== WORK TO COMPLETE ==
A bare count is the expected answer, namely the number of lines in the records that have the word "FRAMA".

Stored data entries
▼▼▼
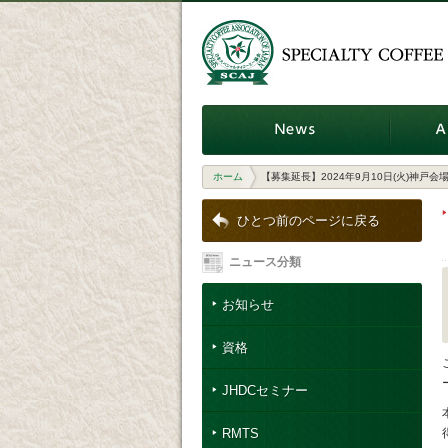
ホーム
【募集延長】2024年9月10日(火)神戸
ひとつ前のページに戻る
ニュース分類
お知らせ
資格
JHDCセミナー
RMTS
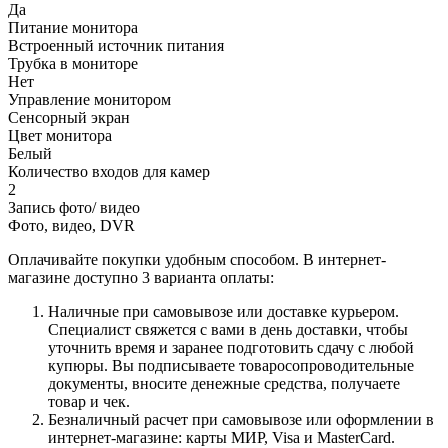
Да
Питание монитора
Встроенный источник питания
Трубка в мониторе
Нет
Управление монитором
Сенсорный экран
Цвет монитора
Белый
Количество входов для камер
2
Запись фото/ видео
Фото, видео, DVR
Оплачивайте покупки удобным способом. В интернет-
магазине доступно 3 варианта оплаты:
Наличные при самовывозе или доставке курьером.
Специалист свяжется с вами в день доставки, чтобы
уточнить время и заранее подготовить сдачу с любой
купюры. Вы подписываете товаросопроводительные
документы, вносите денежные средства, получаете
товар и чек.
Безналичный расчет при самовывозе или оформлении в
интернет-магазине: карты МИР, Visa и MasterCard.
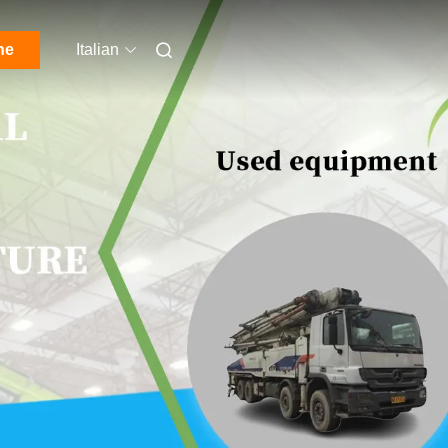
ne
Italian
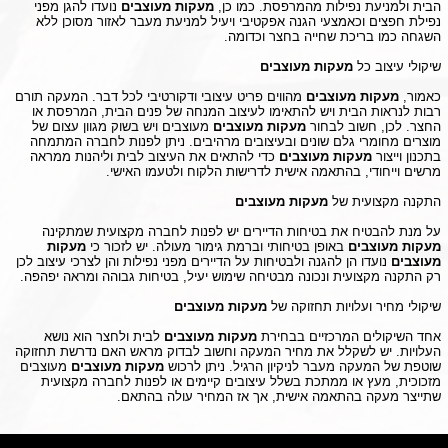
הבית ולמניעת נפילות מהמרפסת. כמו כן,
מעקות מעוצבים
נועדו להגן מפני
נפילת חפצים וכאמצעי הגנה אפקטיבי ויעיל למניעת מעבר לאזור מסוכן ללא
השגחה כמו בריכת שחייה בחצר וכדומה.
שיקולי עיצוב כל
מעקות מעוצבים
כאמור,
מעקות מעוצבים
מהווים פריט עיצובי ודקורטיבי לכל דבר. המעקה תורם
רבות לנראות הבית ויש להתאימו לעיצוב המנחה של פנים הבית, המרפסת או
החצר. לכן, חשוב לבחור
מעקות מעוצבים
מעוצבים ויש בשוק מגוון עצום של
מוצרים מחומרי גלם שונים ובעיצובים מרהיבים. ניתן לפנות לחברה המתמחה
בתכנון וייצור
מעקות מעוצבים
כדי להתאים את העיצוב לבית וליהנות ממראה
מרשים וייחודי, בהתאמה אישית לדרישות הלקוח ולטעמו האישי.
התקנה מקצועית של
מעקות מעוצבים
על מנת להבטיח את בטיחות הדיירים יש לפנות לחברה מקצועית שמתקינה
מעקות מעוצבים
באופן בטיחותי וברמת גימור מעולה. יש לזכור כי
מעקות
מעוצבים
נועדו הן להגנה ולבטיחות על הדיירים מפני נפילות והן לצרכי עיצוב לכן
רק התקנה מקצועית ונכונה מבטיחה שימוש יעיל, בטיחות גבוהה ומראה יפהפה.
שיקולי מחיר ועלויות תחזוקה של
מעקות מעוצבים
אחד השיקולים המרכזיים בבחירת
מעקות מעוצבים
לבית ולחצר הוא נושא
העלויות. יש לשקלל את מחיר המעקה וחשוב לבדוק מראש האם נדרשת תחזוקה
שוטפת של המעקה מעבר לניקיון הרגיל. ניתן לרכוש
מעקות מעוצבים
מעוצבים
מזכוכית, מעץ או ממתכת בשלל עיצובים קיימים או לפנות לחברה מקצועית
שתייצר מעקה בהתאמה אישית, אך אז המחיר עולה בהתאם.
לחץ כאן לעריכת טקסט לחץ כאן לעריכת טקסט לחץ כאן לעריכת טקסט לחץ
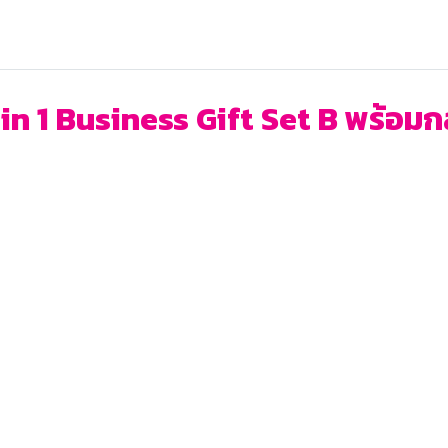
in 1 Business Gift Set B พร้อมกล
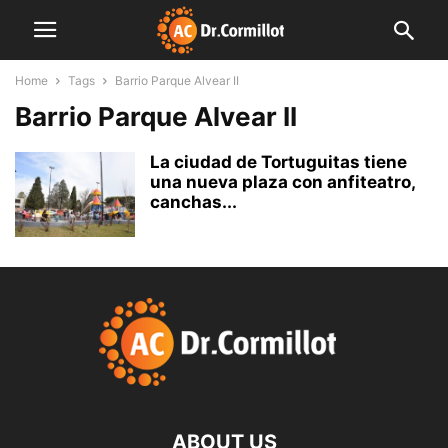
Home
Tags
Barrio Parque Alvear II
Barrio Parque Alvear II
La ciudad de Tortuguitas tiene
una nueva plaza con anfiteatro,
canchas...
ABOUT US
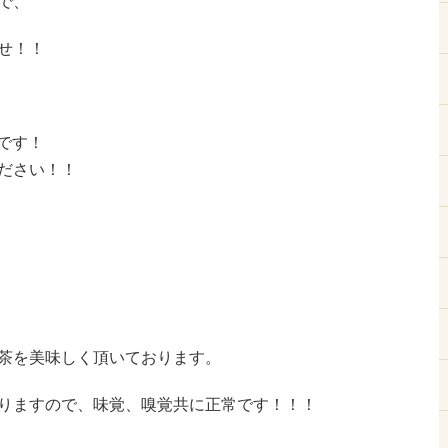
で、
せ！！
です！
ださい！！
茶を美味しく頂いております。
りますので、味覚、嗅覚共に正常です！！！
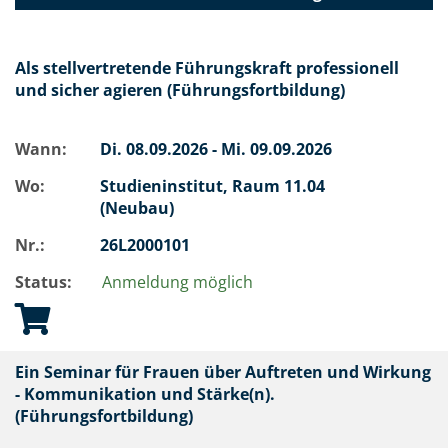
Als stellvertretende Führungskraft professionell
und sicher agieren (Führungsfortbildung)
Wann:
Di.
08.09.2026 -
Mi.
09.09.2026
Wo:
Studieninstitut, Raum 11.04
(Neubau)
Nr.:
26L2000101
Status:
Anmeldung möglich
Ein Seminar für Frauen über Auftreten und Wirkung
- Kommunikation und Stärke(n).
(Führungsfortbildung)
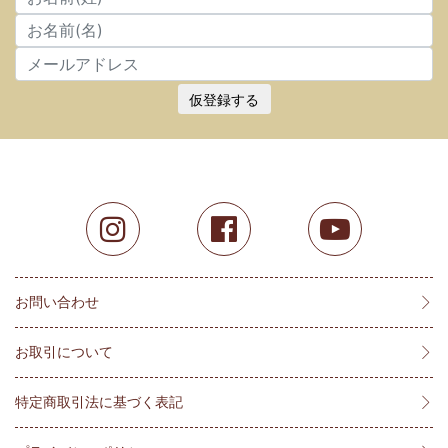
仮登録する
お問い合わせ
お取引について
特定商取引法に基づく表記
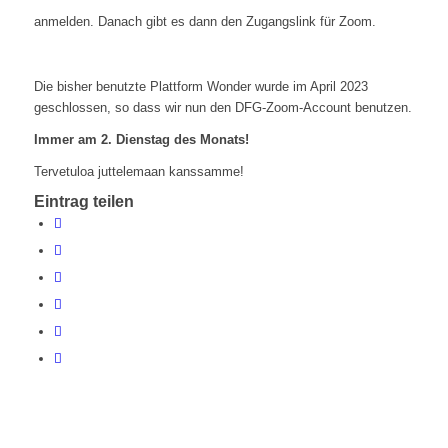
anmelden. Danach gibt es dann den Zugangslink für Zoom.
Die bisher benutzte Plattform Wonder wurde im April 2023
geschlossen, so dass wir nun den DFG-Zoom-Account benutzen.
Immer am 2. Dienstag des Monats!
Tervetuloa juttelemaan kanssamme!
Eintrag teilen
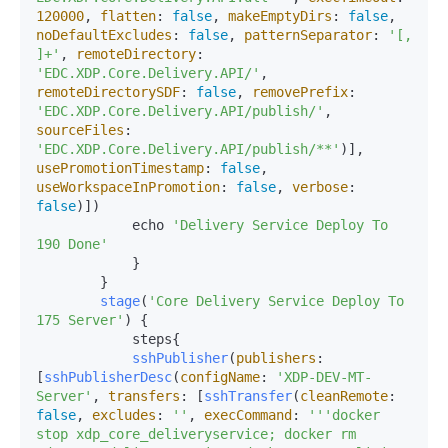
120000
, 
flatten
: 
false
, 
makeEmptyDirs
: 
false
, 
noDefaultExcludes
: 
false
, 
patternSeparator
: 
'[, 
]+'
, 
remoteDirectory
: 
'EDC.XDP.Core.Delivery.API/'
, 
remoteDirectorySDF
: 
false
, 
removePrefix
: 
'EDC.XDP.Core.Delivery.API/publish/'
, 
sourceFiles
: 
'EDC.XDP.Core.Delivery.API/publish/**'
)], 
usePromotionTimestamp
: 
false
, 
useWorkspaceInPromotion
: 
false
, 
verbose
: 
false
)])

            echo 
'Delivery Service Deploy To 
190 Done'
            }

        }

stage
(
'Core Delivery Service Deploy To 
175 Server'
) {

            steps{

sshPublisher
(
publishers
: 
[
sshPublisherDesc
(
configName
: 
'XDP-DEV-MT-
Server'
, 
transfers
: [
sshTransfer
(
cleanRemote
: 
false
, 
excludes
: 
''
, 
execCommand
: 
''
'docker 
stop xdp_core_deliveryservice; docker rm 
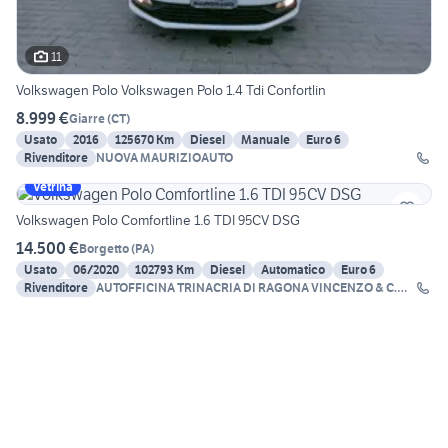
11
Volkswagen Polo Volkswagen Polo 1.4 Tdi Confortlin
8.999 €
Giarre
(
CT
)
Usato
2016
125670 Km
Diesel
Manuale
Euro 6
Rivenditore
NUOVA MAURIZIOAUTO
Vetrina
Volkswagen Polo Comfortline 1.6 TDI 95CV DSG
14.500 €
Borgetto
(
PA
)
Usato
06/2020
102793 Km
Diesel
Automatico
Euro 6
Rivenditore
AUTOFFICINA TRINACRIA DI RAGONA VINCENZO & C.
SNC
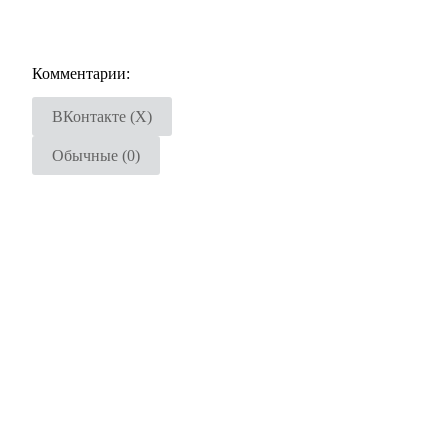
Комментарии:
ВКонтакте (
X
)
Обычные (0)
Добавить комментарий
Ваш адрес email не будет опубликован.
Обязательные поля п
Комментарий
*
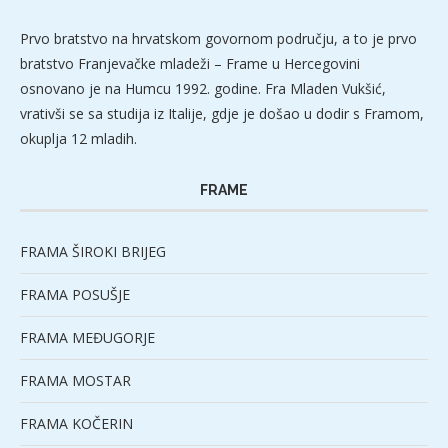
Prvo bratstvo na hrvatskom govornom području, a to je prvo
bratstvo Franjevačke mladeži – Frame u Hercegovini
osnovano je na Humcu 1992. godine. Fra Mladen Vukšić,
vrativši se sa studija iz Italije, gdje je došao u dodir s Framom,
okuplja 12 mladih.
FRAME
FRAMA ŠIROKI BRIJEG
FRAMA POSUŠJE
FRAMA MEĐUGORJE
FRAMA MOSTAR
FRAMA KOČERIN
▲▲▲
== OUTPUT BELOW ==
5